* What is being asked *
Write what comes next in the biography of the painter Janet Fish, starting after its final sentence.

* Text passage *
-- Opening Marker --

- Born: Janet Isobel Fish May 18, 1938 Boston, Massachusetts, U.S.
- Died: December 11, 2025 (aged 87) Wells, Vermont, U.S.
- Education: Smith College, The Skowhegan School of Art, Yale University School of Art and Architecture
- Known for: Still life paintings; art instructor at the School of Visual Arts, Parsons The New School for Design, Syracuse University, and the University of Chicago
- Movement: Realist

= Janet Fish =

American painter (1938–2025)

Black Bowl Red Scarf by Janet Fish

Janet Isobel Fish (May 18, 1938 – December 11, 2025) was an American contemporary realist artist. Through oil painting, lithography, and screenprinting, she explored the interaction of light with everyday objects in the still life genre. Many of her paintings include elements of transparency (plastic wrap, water), reflected light, and multiple overlapping patterns depicted in bold, high color values. She has been credited with revitalizing the still life genre.

==Early life and education==
Janet Isobel Fish was born on May 18, 1938, in Boston, Massachusetts, and was raised in Bermuda, where her family moved when she was ten years old. From a young age, she was surrounded by many artistic influences. Her father was professor of art history Peter Stuyvesant Fish and her mother was sculptor and potter Florence Whistler Voorhees. Her sister, Alida, is a photographer. Her grandfather, whose studio was in Bermuda, was American Impressionist painter Clark Voorhees. Her uncle, also named Clark Voorhees, was a wood carver and his wife, a painter.

-- Closing Marker --

[Lines excerpted from a collection]
-- Opening Marker --

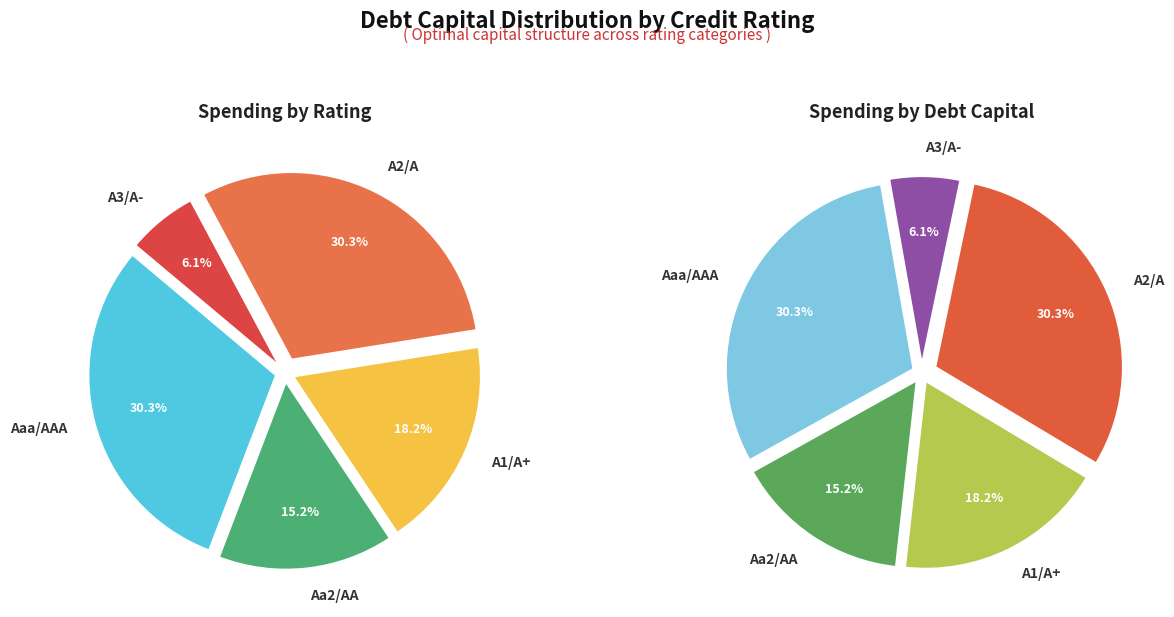

What percentage is the A3/A- slice, to the nearest percent?

6%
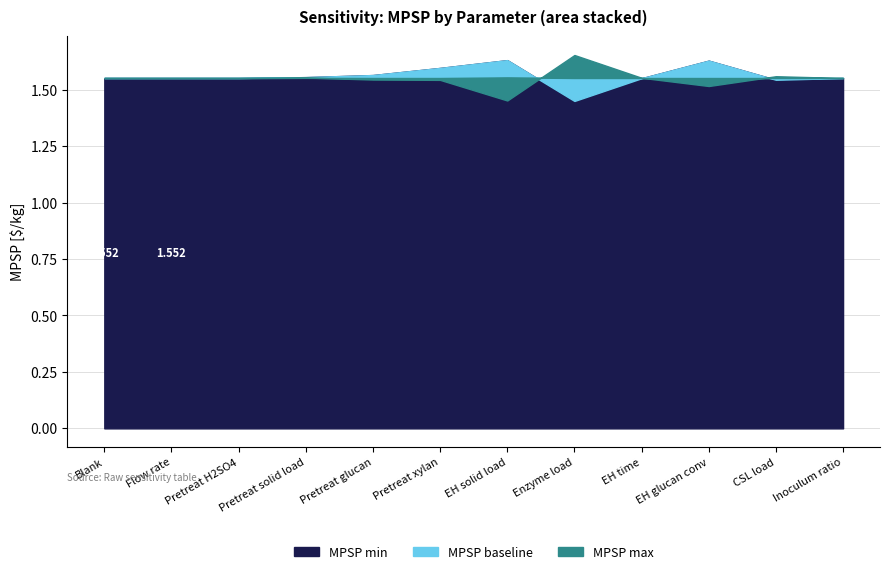

Rank the series by their maximum value, from highest to lowest.

MPSP max, MPSP min, MPSP baseline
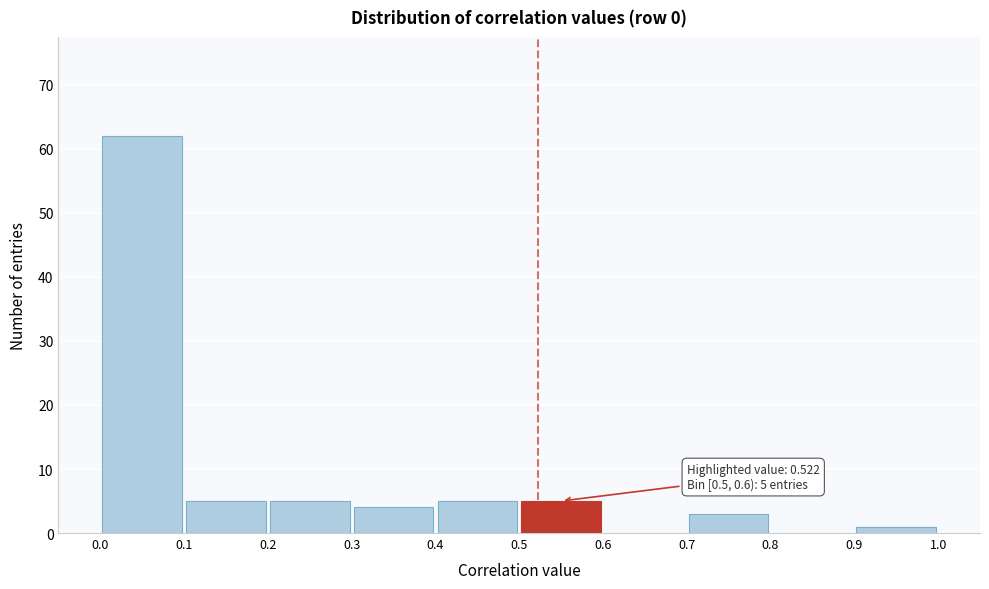

Which range on the x-axis has the tallest bar?

0.0 to 0.1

-- Closing Marker --

* Written response *
Fish knew from a young age that she wanted to pursue the visual arts. She said, "I came from a family of artists, and I always made art and knew I wanted to be an artist." Fish was talented in ceramics and she initially intended to be a sculptor. As a teenager, Fish was an assistant in the studio of sculptor Byllee Lang.

Fish attended Smith College, in Northampton, Massachusetts, concentrating on sculpture and printmaking. She studied under George Cohn, Leonard Baskin, and Mervin Jules. She spent one of her summers studying at the Art Students League of New York and attended a painting class led by Stephen Greene. Fish received a Bachelor of Arts from Smith in 1960. This was followed by a summer residency at The Skowhegan School of Art in Skowhegan, Maine in 1961.

Fish enrolled at the Yale University School of Art and Architecture in New Haven, Connecticut, attending from 1960 to 1963. There she changed her focus from sculpture to painting. Her instructor for an introductory painting class was Alex Katz, who encouraged students to explore the shows in New York galleries which expanded Fish's knowledge of the art world. During that period, art schools tended to favor the teaching of Abstract Expressionism, influencing Fish's burgeoning artistic style. She soon developed her own direction noting that "Abstract Expressionism didn't mean anything to me. It was a set of rules."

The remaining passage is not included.